Com sua obesidade mórbida e falta de acompanhamento médico (Charlie diz que não tem dinheiro para arcar com as despesas, já que não tem um plano de saúde), Charlie desenvolveu outras complicações e, recluso em seu pequeno apartamento, sofre com as consequências de suas doenças. Sua maior aflição, contudo, diz respeito às consequências de decisões que vão mais a fundo em seu passado e traumas. Conhecemos Charlie aos poucos, e não paramos de conhece-lo até o final de sua vida, ele é um homem solitário, principalmente por “opção”, sua aparência, ele tem consciência, choca as pessoas, mas é muito mais um gatilho – e um espelho – para o próprio Charlie e seu autodesprezo que vai muito além do exterior. Ele pede para que os entregadores deixem sempre a comida na porta para que não precisem vê-lo, para seus alunos da faculdade à distância, ele insiste que sua webcam está quebrada. A única pessoa com quem ele ainda tem uma relação é sua amiga e, convenientemente, enfermeira Liz, com quem ele compartilha uma relação fundada em algo muito mais sensível do que apenas os cuidados que necessita.
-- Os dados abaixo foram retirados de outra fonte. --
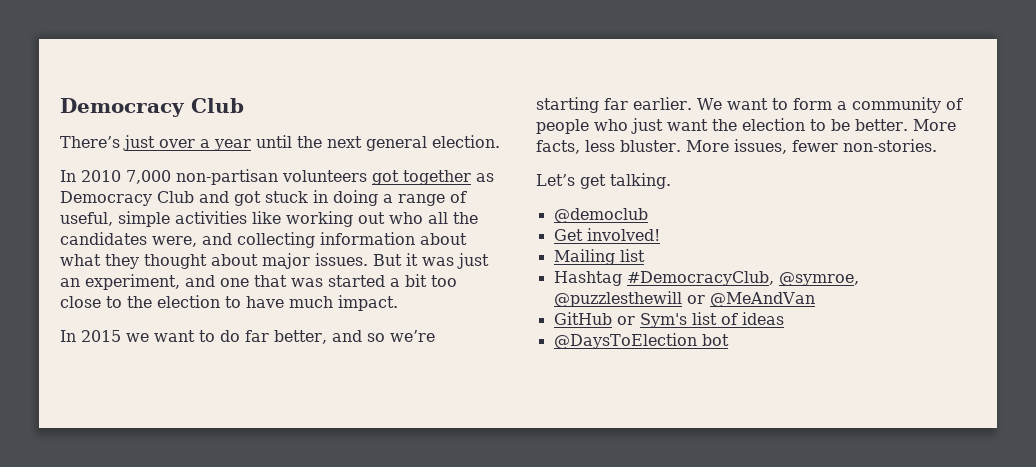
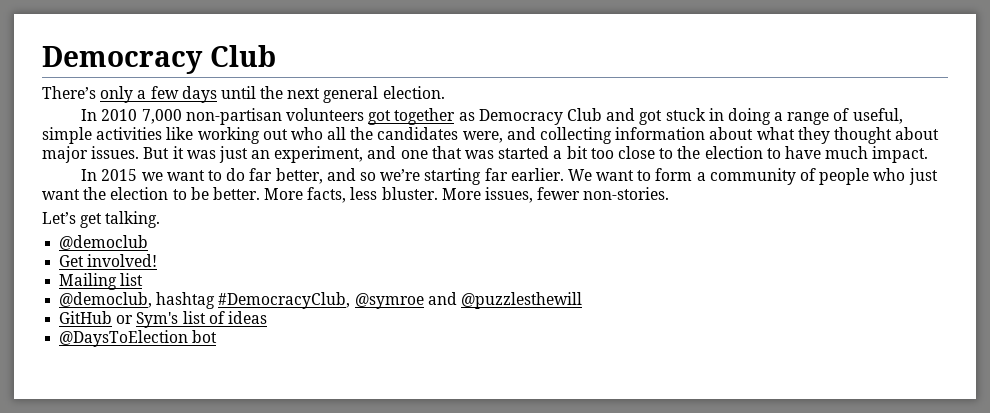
[123,135,251,151] just over a year -> [100,86,217,103] only a few days
[553,271,859,286] Hashtag #DemocracyClub, @symroe, -> [59,292,457,309] @democlub, hashtag #DemocracyClub, @symroe and
[686,292,815,307] or @MeAndVan -> (582, 300) none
Aprendemos também que os arrependimentos e traumas de Charlie envolvem a morte de seu namorado alguns anos atrás, namorado esse por quem Charlie abandonou não só sua esposa, mas também sua filha que, na época, tinha apenas 8 anos e até hoje, em sua adolescência, lida com as consequências devastadoras desse abandono e é através de uma tentativa de reaproximação com Ellie que ele acaba encontrando sua chance de redenção, não sem antes ser obrigado a enfrentar suas ações e omissões de frente.

“A Baleia” (título que referencia o clássico Moby Dick, importante para o protagonista), cujo roteiro é de autoria de Samuel D. Hunter, é baseado numa peça de teatro do mesmo autor, fato evidente tanto pelo cenário quanto pela quantidade de diálogos, mas as escolhas de direção de Darren Aronofsky também exigem atenção e corroboram para o clima carregado do filme, da escolha da proporção de tela escolhida, que causa um efeito claustrofóbico por ser pequena e apertada, fazendo com que Charlie ocupe ainda mais espaço e pareça encurralado por sua narrativa, até o tom escuro por – quase – toda a duração do filme. Todas essas questões poderiam ter tido um efeito negativo para o resultado geral, mas isso não acontece. Os diálogos são ricos e necessários, a imagem escura reflete a vida que o professor leva e assim por diante.

Que a história é triste, e muitas vezes beira o sadismo, ninguém pode negar. Os momentos de felicidade são escassos, quase inexistentes, mas Charlie é totalmente ciente de todas as suas condições, a física sendo apenas um reflexo das emocionais, e pratica a autossabotagem como autoflagelo. Sua obesidade vem do vício, da compulsão alimentar, a qual ele se rende sem grandes esforços para lutar contra. É interessante observar a fragilidade das relações humanas estabelecidas na narrativa e como nada é apenas uma coisa ou outra. Charlie abandonou sua filha, é inegável sua culpa, mas isso não necessariamente quer dizer que ele não a ama. Liz, sua melhor amiga, está constantemente lhe implorando para que cuide melhor da sua saúde, que prove que se importa, mas em nenhum momento deixa de comprar as comidas altamente calóricas que Charlie pede.

A redenção caminha numa linha tênue entre o perdão e o esquecimento, linha essa que o filme caminha de forma inconstante, mas real e sensível. A relação entre Charlie e Ellie é a parte mais agridoce da trajetória de Charlie e a mais devastadora na curta trajetória de Ellie até agora. A culpa de Charlie nunca é ignorada, nem por ela, nem por ele, afetando a ambos de formas diferentes, mas igualmente traumática. É justamente como respondemos a traumas e decepções – das pessoas e do mundo – que faz toda diferença e isso o filme deixa bem claro, sentimentos ruins enraizados e não resolvidos criam uma corrente difícil, às vezes quase impossível, de ser quebrada, mas apesar da dificuldade, são as pessoas que insistem em interrompê-la que acabam salvando muito mais do que apenas elas mesmas.